→ **DIRECTIONS FOR THIS TASK**
Please transcribe the listing below exactly, but only from the line containing "[769,822,851,836] exercice ->" through its last line.

→ **RECORDS FOR PROCESSING**

+--

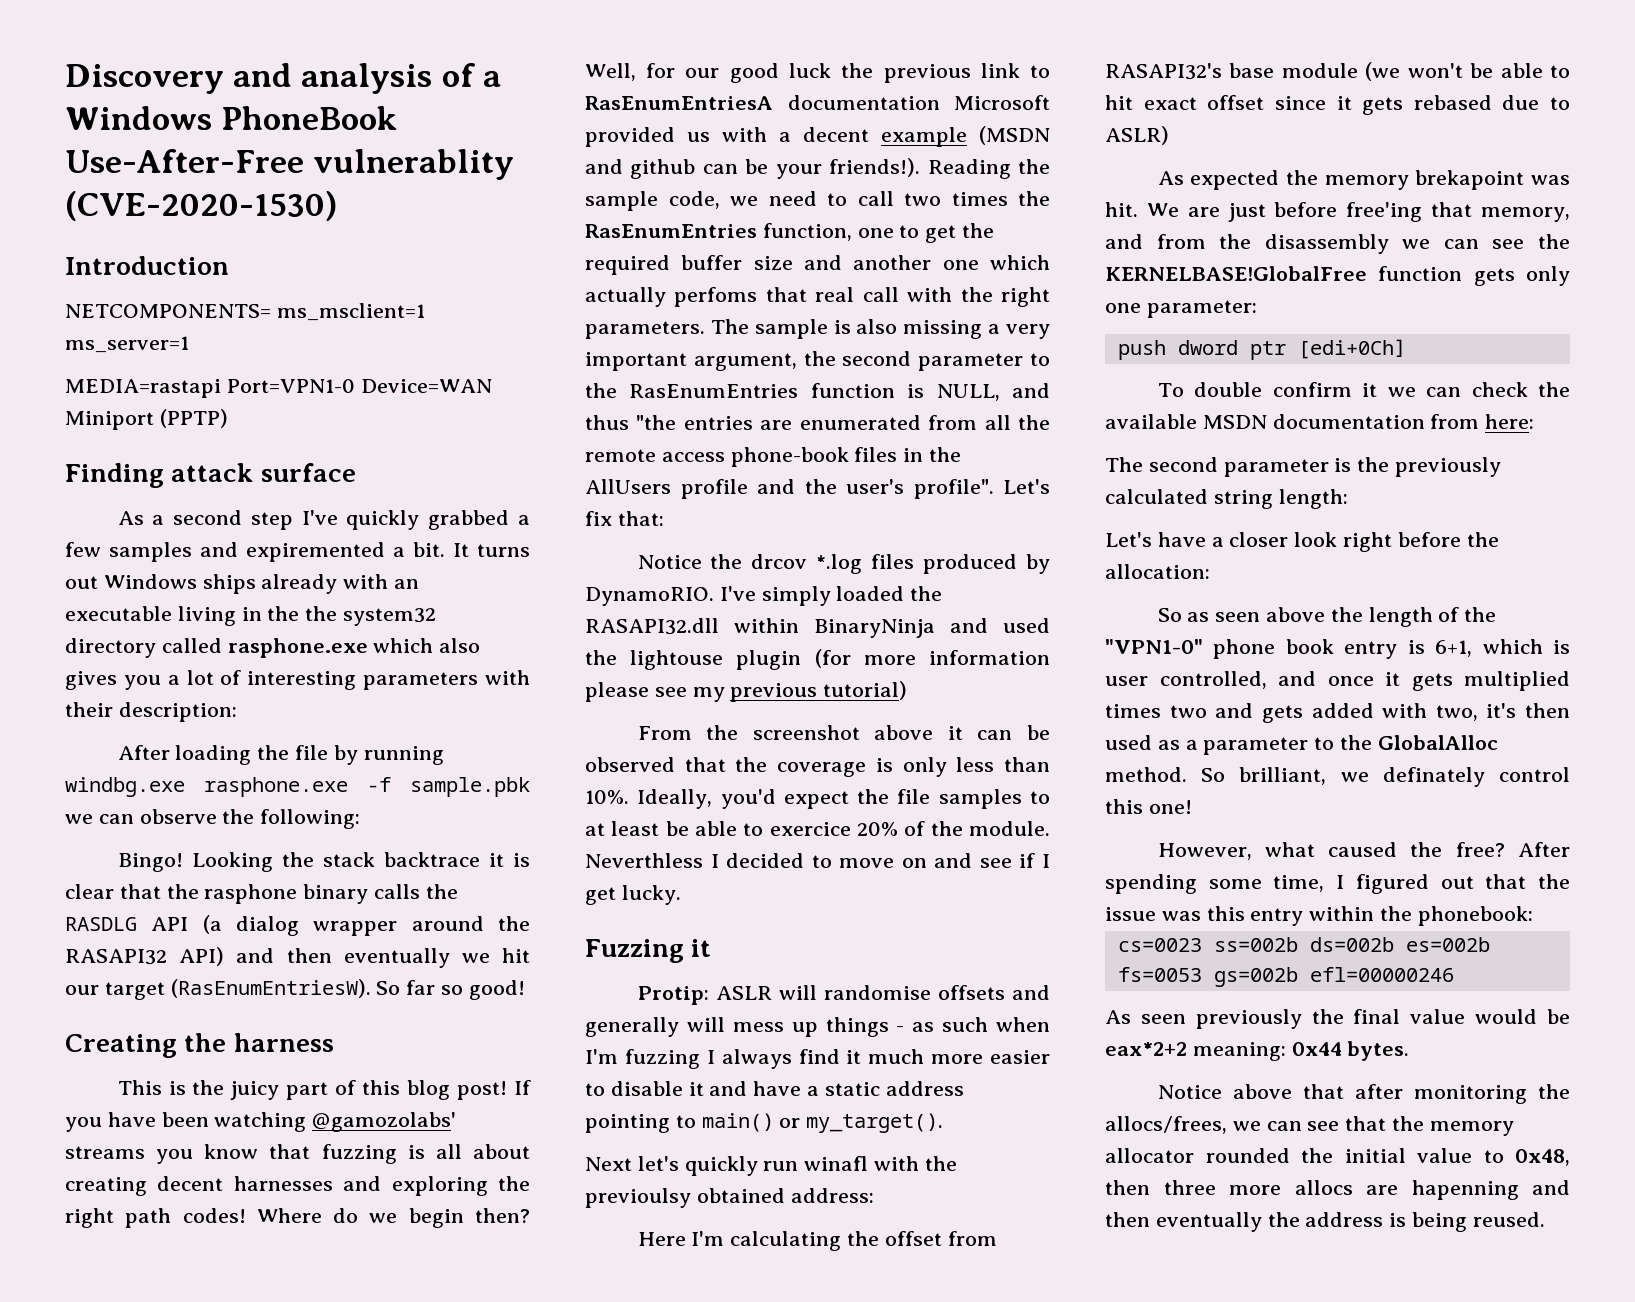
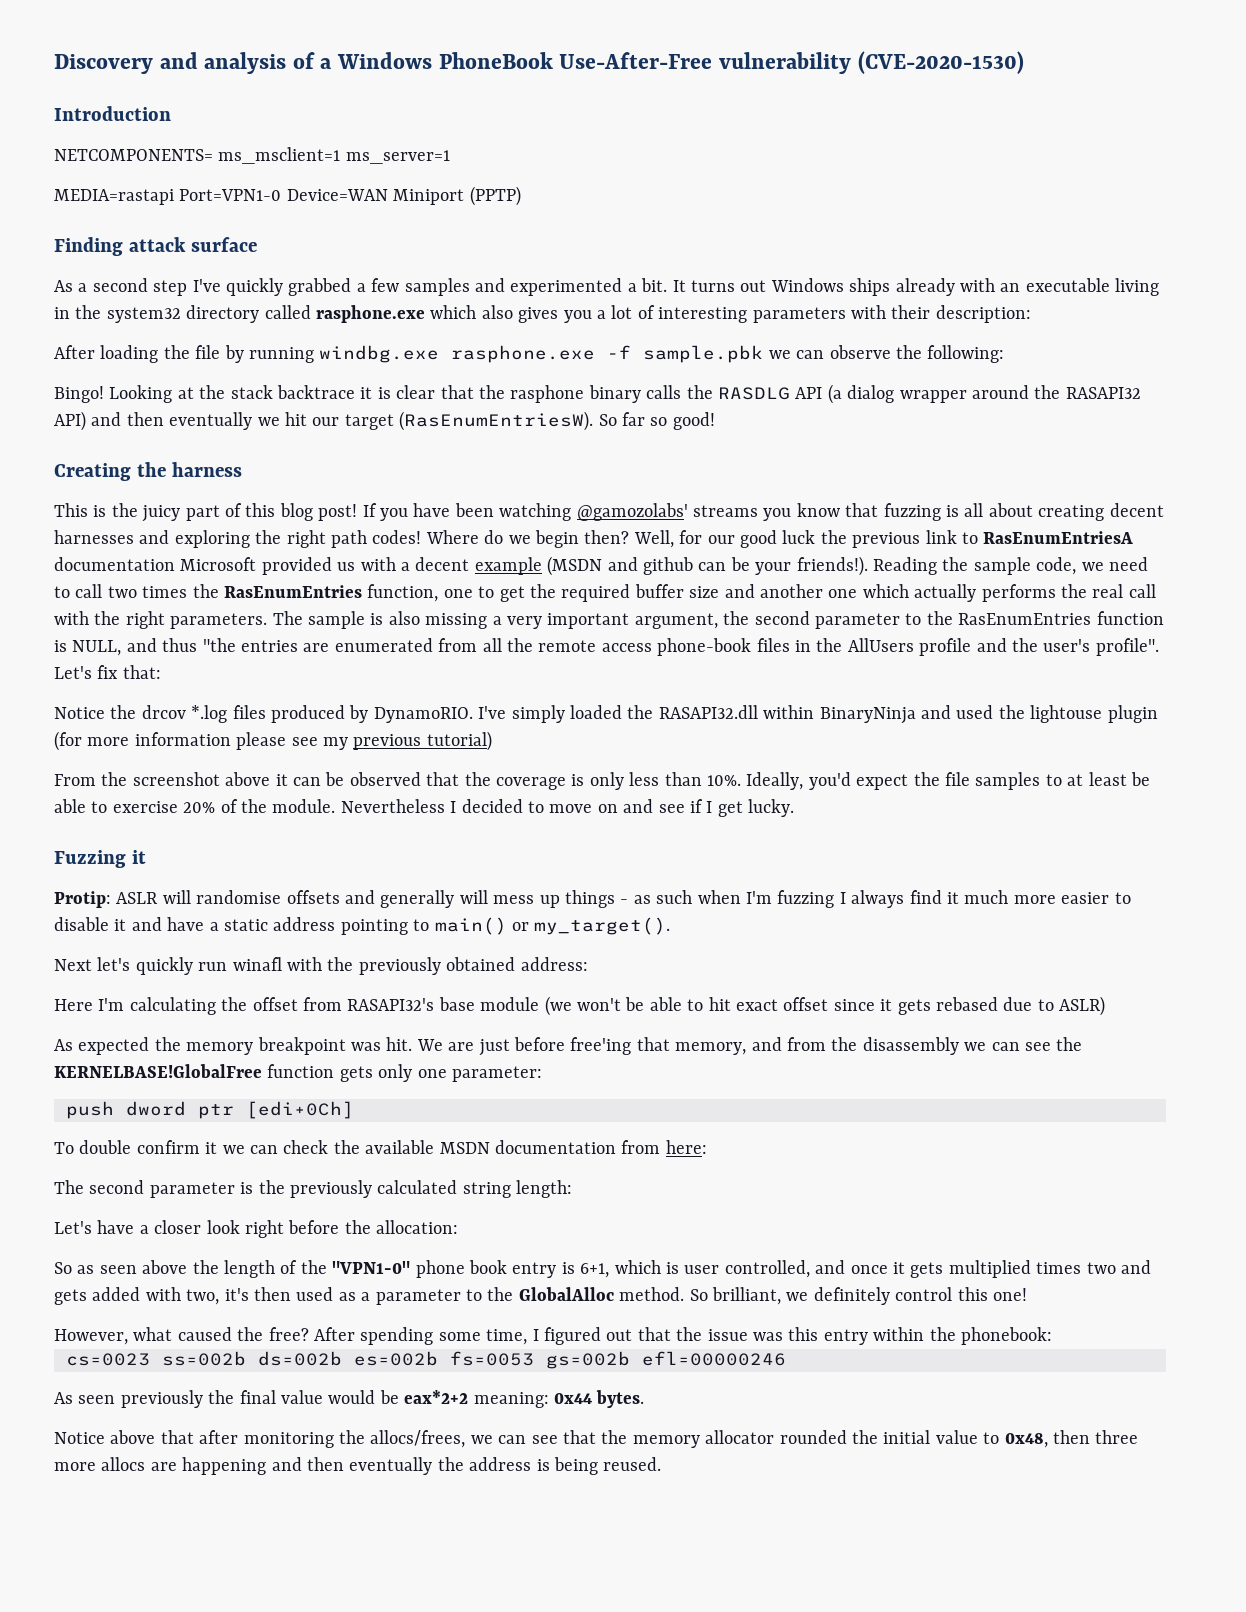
[313,149,515,180] vulnerablity -> [718,52,851,74] vulnerability
[246,542,385,562] expiremented -> [510,278,623,296] experimented
[305,606,338,621] the -> (102, 312) none
(273, 862) none -> [177,387,194,399] at
[674,287,807,307] perfoms that -> [981,584,1087,602] performs the
[769,822,851,836] exercice -> [112,801,178,813] exercise
[585,853,703,868] Neverthless -> [340,799,445,813] Nevertheless
[585,1188,691,1208] previoulsy -> [358,957,441,975] previously
[1415,170,1525,190] brekapoint -> [257,1037,346,1055] breakpoint
[1382,767,1485,787] definately -> [813,1287,890,1305] definitely
[1411,1180,1519,1200] hapenning -> [182,1457,267,1475] happening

+--

→ **RESPONSE**
[769,822,851,836] exercice -> [112,801,178,813] exercise
[585,853,703,868] Neverthless -> [340,799,445,813] Nevertheless
[585,1188,691,1208] previoulsy -> [358,957,441,975] previously
[1415,170,1525,190] brekapoint -> [257,1037,346,1055] breakpoint
[1382,767,1485,787] definately -> [813,1287,890,1305] definitely
[1411,1180,1519,1200] hapenning -> [182,1457,267,1475] happening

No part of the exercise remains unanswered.